Cuerpos vaciados de emoción y presos de una arquitectura fría, de concreto. Kékszakállú es la pérdida de esa capacidad de Miguilim de mirar fuerte al otro, de ir allá, afuera y dejarse conmover por las imágenes del mundo. Quizá sea también un retrato de la supuesta autosuficiencia que engendra el capitalismo en las clases sociales en ascensión, un miedo de ser menos fuerte, de ser tomado por el otro como esclavo o de ser engañado, de ser atraído por el otro. Y así se encierran en una jaula de vidrio y concreto armado.

Por cierto, estar enfrentándose con el otro, encontrándose con el otro, más ahora, es considerada una cuestión muy filosófica. La cineasta francesa Claire Denis corroboraba que «si camino por la calle puedo encontrarme con la gente, puedo decir buenos días, ¿qué tal?, pero la intrusión es un concepto que contiene lo que es la humanidad. Un miedo del otro, un miedo de que algo te sea robado por el otro, así que al hacer películas es posible describir un pequeño movimiento en la percepción al encontrarse con el otro».

Gabe Klinger, director de Porto, propone la realización de este movimiento de intrusión que emprenden dos cuerpos extraños. Si encontrarse con el otro es una cuestión filosófica, ¿qué decir del amor? En su Banquete, Platón, a través de la voz de Aristófanes, dialoga respecto a la naturaleza de Eros: la aspiración al todo, a llegar a ser uno. Es un impulso que lleva a los seres humanos a desear, a partir de la multiplicidad, la unidad que caracteriza su verdadera naturaleza, que es la restauración de la falta, de la ausencia.
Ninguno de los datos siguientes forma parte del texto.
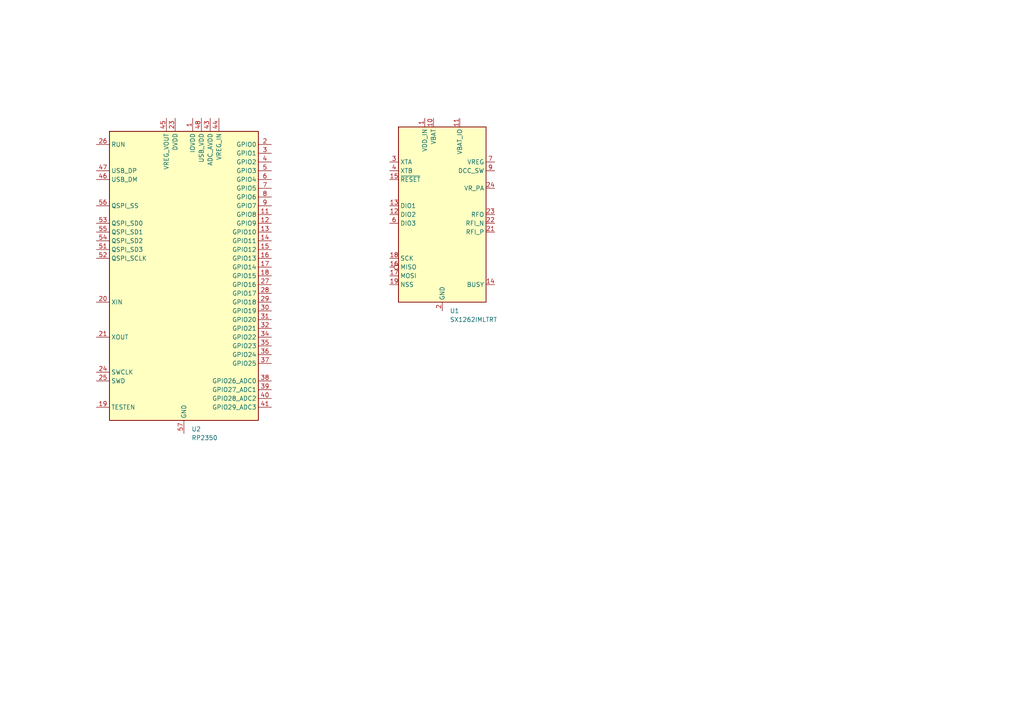
<source format=kicad_sch>
(kicad_sch
	(version 20231120)
	(generator "eeschema")
	(generator_version "8.0")
	(uuid "d7d3e5f6-c815-4789-93fb-a9623ce8d3fd")
	(paper "A4")
	
	(symbol
		(lib_id "RF:SX1262IMLTRT")
		(at 128.27 62.23 0)
		(unit 1)
		(exclude_from_sim no)
		(in_bom yes)
		(on_board yes)
		(dnp no)
		(fields_autoplaced yes)
		(uuid "1e1626ff-ebda-4b61-b673-909bcd5d5ab3")
		(property "Reference" "U1"
			(at 130.4641 90.17 0)
			(effects
				(font
					(size 1.27 1.27)
				)
				(justify left)
			)
		)
		(property "Value" "SX1262IMLTRT"
			(at 130.4641 92.71 0)
			(effects
				(font
					(size 1.27 1.27)
				)
				(justify left)
			)
		)
		(property "Footprint" "Package_DFN_QFN:QFN-24-1EP_4x4mm_P0.5mm_EP2.6x2.6mm"
			(at 129.54 93.98 0)
			(effects
				(font
					(size 1.27 1.27)
				)
				(hide yes)
			)
		)
		(property "Datasheet" "https://semtech.file.force.com/sfc/dist/version/download/?oid=00DE0000000JelG&ids=0682R00000IjPWSQA3&d=%2Fa%2F2R000000Un7F%2FyT.fKdAr9ZAo3cJLc4F2cBdUsMftpT2vsOICP7NmvMo"
			(at 129.54 91.44 0)
			(effects
				(font
					(size 1.27 1.27)
				)
				(hide yes)
			)
		)
		(property "Description" "150 MHz to 960 MHz Low Power Long Range Transceiver, 22dBm output power, spreading factor from 5 to 12, LoRA, QFN-24"
			(at 128.27 62.23 0)
			(effects
				(font
					(size 1.27 1.27)
				)
				(hide yes)
			)
		)
		(pin "9"
			(uuid "80135b53-6cb6-4ede-b004-7eea94b05e8a")
		)
		(pin "4"
			(uuid "f348e650-0027-42df-a049-a049fb83d621")
		)
		(pin "20"
			(uuid "5d238887-5c03-4a4a-aeb3-a8804cd2f3e9")
		)
		(pin "25"
			(uuid "98f0e365-974b-412f-8a1f-55a7b6e0a57d")
		)
		(pin "3"
			(uuid "7773db5f-6c06-456d-a024-5e124b1b4089")
		)
		(pin "1"
			(uuid "0e98e901-8c15-4dbb-976e-6c7a7cc10d04")
		)
		(pin "16"
			(uuid "7ddb02de-250a-4e23-ac6e-3043beaa592f")
		)
		(pin "19"
			(uuid "5882dc77-ad5a-4d48-beee-8902d13b040d")
		)
		(pin "17"
			(uuid "05915e31-17b4-4a40-b4f5-24c82abcae5f")
		)
		(pin "15"
			(uuid "edcc1de6-f858-4a47-8d43-c98c519c67b3")
		)
		(pin "10"
			(uuid "ec1cad20-14c0-4b85-8553-07935d4b171d")
		)
		(pin "11"
			(uuid "1efba55e-df53-487d-97c3-46dd11a88b87")
		)
		(pin "8"
			(uuid "7057b369-e8e9-4f97-b9df-161c617a5498")
		)
		(pin "21"
			(uuid "d7b12eab-42d6-4b72-b931-9553f041ef6b")
		)
		(pin "7"
			(uuid "47ae7479-a9c7-4e0e-9823-d1b665cd1f4d")
		)
		(pin "12"
			(uuid "4ea46ff1-c793-4af9-a53b-ebddb4048787")
		)
		(pin "14"
			(uuid "ec9e9816-fd5b-4142-b872-af0dc43f4fe0")
		)
		(pin "13"
			(uuid "80fd086a-8f71-45c3-8b43-a34f07b4429e")
		)
		(pin "23"
			(uuid "34796e20-889a-44f5-9ccf-a3b6d3258449")
		)
		(pin "5"
			(uuid "05b1f288-0806-4d3a-a1c2-9e45527e35ce")
		)
		(pin "24"
			(uuid "6bd7dfff-aaff-4731-8e03-d5436ba81c81")
		)
		(pin "2"
			(uuid "1ae0105d-4116-408e-b989-ae86552fae56")
		)
		(pin "6"
			(uuid "71703c95-daf8-4f6a-b203-a80da01c9133")
		)
		(pin "18"
			(uuid "433b67f1-ed20-4625-948f-4142ccfad43c")
		)
		(pin "22"
			(uuid "4430fe10-5acf-4eb8-80a3-5333c9070905")
		)
		(instances
			(project ""
				(path "/afe77874-1c95-4a2b-8f0b-ec733f6390cb/4cda5dd4-992d-471a-a199-4785eaf0be28"
					(reference "U1")
					(unit 1)
				)
			)
		)
	)
	(symbol
		(lib_id "MCU_RaspberryPi:RP2040")
		(at 53.34 80.01 0)
		(unit 1)
		(exclude_from_sim no)
		(in_bom yes)
		(on_board yes)
		(dnp no)
		(fields_autoplaced yes)
		(uuid "55d6f46b-d220-4910-89d8-2c97a391eb60")
		(property "Reference" "U2"
			(at 55.5341 124.46 0)
			(effects
				(font
					(size 1.27 1.27)
				)
				(justify left)
			)
		)
		(property "Value" "RP2350"
			(at 55.5341 127 0)
			(effects
				(font
					(size 1.27 1.27)
				)
				(justify left)
			)
		)
		(property "Footprint" "Package_DFN_QFN:QFN-56-1EP_7x7mm_P0.4mm_EP3.2x3.2mm"
			(at 53.34 80.01 0)
			(effects
				(font
					(size 1.27 1.27)
				)
				(hide yes)
			)
		)
		(property "Datasheet" "https://datasheets.raspberrypi.com/rp2040/rp2040-datasheet.pdf"
			(at 53.34 80.01 0)
			(effects
				(font
					(size 1.27 1.27)
				)
				(hide yes)
			)
		)
		(property "Description" "A microcontroller by Raspberry Pi"
			(at 53.34 80.01 0)
			(effects
				(font
					(size 1.27 1.27)
				)
				(hide yes)
			)
		)
		(pin "5"
			(uuid "5dff8de9-dd80-4a13-bc49-5d128cca32d2")
		)
		(pin "34"
			(uuid "43dc6a96-93de-4247-8c79-9b71a3c15955")
		)
		(pin "8"
			(uuid "594bf6b3-c4d7-493d-bb67-c22de3a05f50")
		)
		(pin "27"
			(uuid "a7927852-0a99-4228-ab05-1ccae0723e3d")
		)
		(pin "24"
			(uuid "2cc985f4-46be-4cd7-a84f-54c0fb6e5e6b")
		)
		(pin "30"
			(uuid "03436b0a-7b30-4b59-917c-c6e719719d37")
		)
		(pin "9"
			(uuid "21009b65-0ee2-4cc9-b909-bc3d31de4528")
		)
		(pin "29"
			(uuid "2dc06096-1742-4ac6-b0ae-c7cf5bb3c5a8")
		)
		(pin "20"
			(uuid "c4da8675-27c6-4c65-b2ad-5ae8d6a44225")
		)
		(pin "55"
			(uuid "75b4c465-509a-42f3-a208-da3deeb82f74")
		)
		(pin "23"
			(uuid "6f4fa687-7083-4cab-9097-9a6c43ce2572")
		)
		(pin "39"
			(uuid "1cc07441-29d4-4de5-8788-3a0e19e42d5f")
		)
		(pin "22"
			(uuid "e2122092-bb6a-44a2-b5e2-2cecc942dda7")
		)
		(pin "40"
			(uuid "729fb8c5-4f49-4353-8332-4f38396c6184")
		)
		(pin "41"
			(uuid "5dc6bec3-6763-465a-968b-95fe63b6f009")
		)
		(pin "33"
			(uuid "1e6cdb72-2faa-4f13-acef-527bfe77dd06")
		)
		(pin "3"
			(uuid "cae78cb4-2b93-4b52-b5a0-65a2c9977a5f")
		)
		(pin "32"
			(uuid "69a457b0-7772-4295-a770-54119cf85de7")
		)
		(pin "19"
			(uuid "dd218766-f7d0-4417-aa49-e4cb72795a2f")
		)
		(pin "1"
			(uuid "78eb4ec4-38d0-46c2-9723-008aba8ec122")
		)
		(pin "35"
			(uuid "a8537ef1-f90a-4e72-be83-71a2cf47b6e7")
		)
		(pin "48"
			(uuid "e26f21ea-e57b-4869-ab09-9cbfca1f27d2")
		)
		(pin "6"
			(uuid "1140eace-2be4-4d1d-b03c-4fd8cb8f306f")
		)
		(pin "44"
			(uuid "8e76dfe7-1490-45fe-8bb7-ef21e6969cb7")
		)
		(pin "16"
			(uuid "27b42a3c-0444-482c-8c69-f1133f8d6607")
		)
		(pin "25"
			(uuid "3375e8f3-25ec-4014-ab9d-85f26bab8a36")
		)
		(pin "45"
			(uuid "2f474d84-c121-4a00-9f02-1ee213fdf05d")
		)
		(pin "51"
			(uuid "f4a610ed-abe3-4352-9a63-ec21b676a0a5")
		)
		(pin "46"
			(uuid "8c54050d-72ff-4e2c-b994-83bf8acd0186")
		)
		(pin "50"
			(uuid "62c8c190-c11b-4634-9367-c3068024a873")
		)
		(pin "7"
			(uuid "a1345461-3af4-4992-b852-b014853e90b9")
		)
		(pin "57"
			(uuid "494e7cf5-f85a-4493-8aa6-5efb7fe4f9e8")
		)
		(pin "28"
			(uuid "247033cd-fea1-439c-976f-3a4e50821310")
		)
		(pin "38"
			(uuid "0d84dc62-ad31-45d2-8484-1a1de3f50564")
		)
		(pin "4"
			(uuid "41f85ba4-2981-4239-aaac-f4d95a14b925")
		)
		(pin "14"
			(uuid "7738f116-4897-4fed-b805-2c24b3ef7f2c")
		)
		(pin "53"
			(uuid "a9211a6a-74c1-4b55-858e-0752b75f1819")
		)
		(pin "13"
			(uuid "9c13e188-937e-4be9-8c57-eb0ae1be47e6")
		)
		(pin "12"
			(uuid "b6fa97bd-5420-464f-ac09-81cf780ebbca")
		)
		(pin "11"
			(uuid "6a5e2c57-76e6-4060-93ae-8e4983ff1f8a")
		)
		(pin "10"
			(uuid "03a55931-02d7-4e99-aa72-6a95c3d387f9")
		)
		(pin "17"
			(uuid "ee526617-6da6-44d6-9fb7-253beae5f343")
		)
		(pin "56"
			(uuid "9383788a-8b21-459e-94e6-df7a238633cc")
		)
		(pin "15"
			(uuid "f633f4f4-0e78-4f85-b098-9592f65ca446")
		)
		(pin "2"
			(uuid "4c9826d2-7d76-4d17-b771-723f3dc3a3ab")
		)
		(pin "21"
			(uuid "d5c97660-f66f-4149-866c-8bc5ef208391")
		)
		(pin "54"
			(uuid "eace8b97-68b4-45b1-81ee-81101bb7b1e7")
		)
		(pin "18"
			(uuid "8d8be2bd-4bba-4dd0-8c2f-47128f0d4199")
		)
		(pin "37"
			(uuid "aeb6643f-a17a-4a2f-a8c6-0152b1ad9c8a")
		)
		(pin "47"
			(uuid "0e67e2ff-662f-4503-b67f-e17c055a2986")
		)
		(pin "42"
			(uuid "77c8060f-330f-473e-839e-7760416aa768")
		)
		(pin "52"
			(uuid "02c271ce-ae66-4e9f-b361-79274dcd4af9")
		)
		(pin "36"
			(uuid "c98bd9c8-e310-4c26-a777-84051c99db76")
		)
		(pin "31"
			(uuid "7bd509f0-03a5-4504-8ca7-2cc91df09f1d")
		)
		(pin "43"
			(uuid "83a86994-e7e8-4b58-8204-df0d28f9e03e")
		)
		(pin "26"
			(uuid "df8c89ce-7a0b-4656-8e8a-bee88a70f381")
		)
		(pin "49"
			(uuid "1be91e5c-0f8c-4c71-b43b-1935711c992c")
		)
		(instances
			(project ""
				(path "/afe77874-1c95-4a2b-8f0b-ec733f6390cb/4cda5dd4-992d-471a-a199-4785eaf0be28"
					(reference "U2")
					(unit 1)
				)
			)
		)
	)
)

</source>
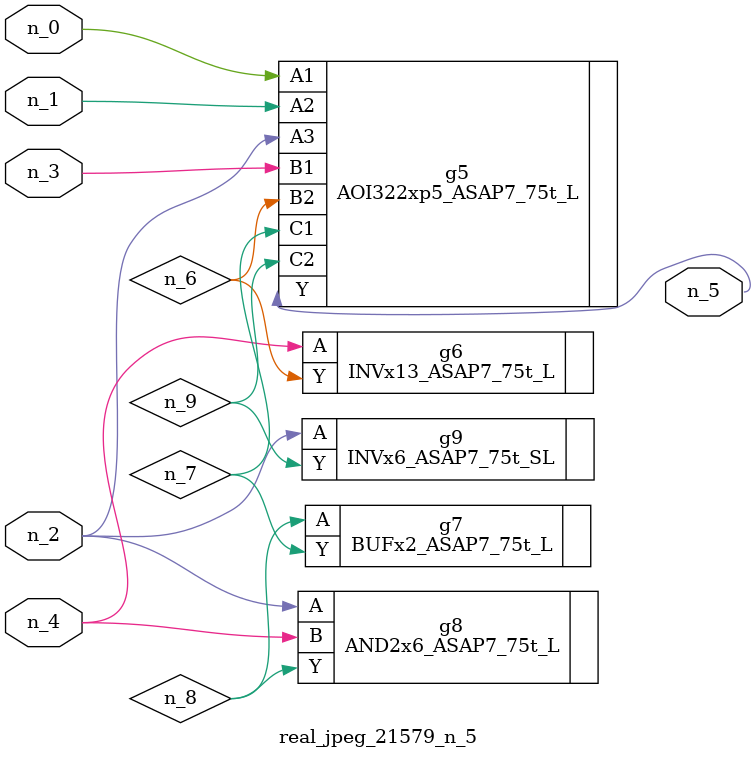
<source format=v>
module real_jpeg_21579_n_5 (n_4, n_0, n_1, n_2, n_3, n_5);

input n_4;
input n_0;
input n_1;
input n_2;
input n_3;

output n_5;

wire n_8;
wire n_6;
wire n_7;
wire n_9;

AOI322xp5_ASAP7_75t_L g5 ( 
.A1(n_0),
.A2(n_1),
.A3(n_2),
.B1(n_3),
.B2(n_6),
.C1(n_7),
.C2(n_9),
.Y(n_5)
);

AND2x6_ASAP7_75t_L g8 ( 
.A(n_2),
.B(n_4),
.Y(n_8)
);

INVx6_ASAP7_75t_SL g9 ( 
.A(n_2),
.Y(n_9)
);

INVx13_ASAP7_75t_L g6 ( 
.A(n_4),
.Y(n_6)
);

BUFx2_ASAP7_75t_L g7 ( 
.A(n_8),
.Y(n_7)
);


endmodule
</source>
Para Aristófanes, el anhelo de un amor completo apunta también al deseo metafísico por el otro, deseo propio de cada ser humano dividido, solitario. Este deseo, esta búsqueda del otro es la definición misma del amor, del erotismo. Y es lo que expresa la mirada que Jake (Anton Yelchin) y Mati (Lucie Lucas) se lanzan uno al otro cuando por azar se conocen en Oporto, Portugal. El acercamiento del director a este deseo metafísico se deja caer sobre cuatros elementos que definen su obra –cuerpo, memoria, tiempo y ciudad–. Desde la mirada, ambos personajes despiertan sus deseos y se entregan a una de las intrusiones más fuertes, el sexo. Pero la intrusión real ocurre entre los personajes mismos: el espectador ve la escena, pero en imágenes impresionistas, cargadas de afecto, poesía y misterio, con cuerpos filmados en una textura oscura, con más sombras que luces.

A pesar de la fugacidad, el encuentro provoca huellas en estos cuerpos. La memoria de los dos se ve impregnada del sentimiento misterioso que vivieron juntos y esos recuerdos regresan lentamente al presente. Por cierto, Klinger plasma una discontinuidad temporal modificando el formato de la pantalla, ora en 16mm, ora en 35mm, distinguiendo visualmente el tiempo del recuerdo y el del presente de los personajes. Finalmente, la ciudad, Oporto, se transforma ella misma en un personaje de luces, sombras y nieblas, tan misteriosa y apasionante como puede ser este deseo mismo por el otro.

Nota: esta crónica está dedicada al 17º Festival de las Palmas de Gran Canarias, en cuyas pantallas se proyectaron las películas aquí mencionadas. Especialmente porque el festival provoca en el chico que vivía con su madre, su padre y sus hermanos en un pequeño pueblo lo mismo que las gafas provocan en Miguilim: una comunión entre lo imaginario y lo real, entre lo físico y lo mental, como si lo real y lo imaginario corrieran el uno tras el otro.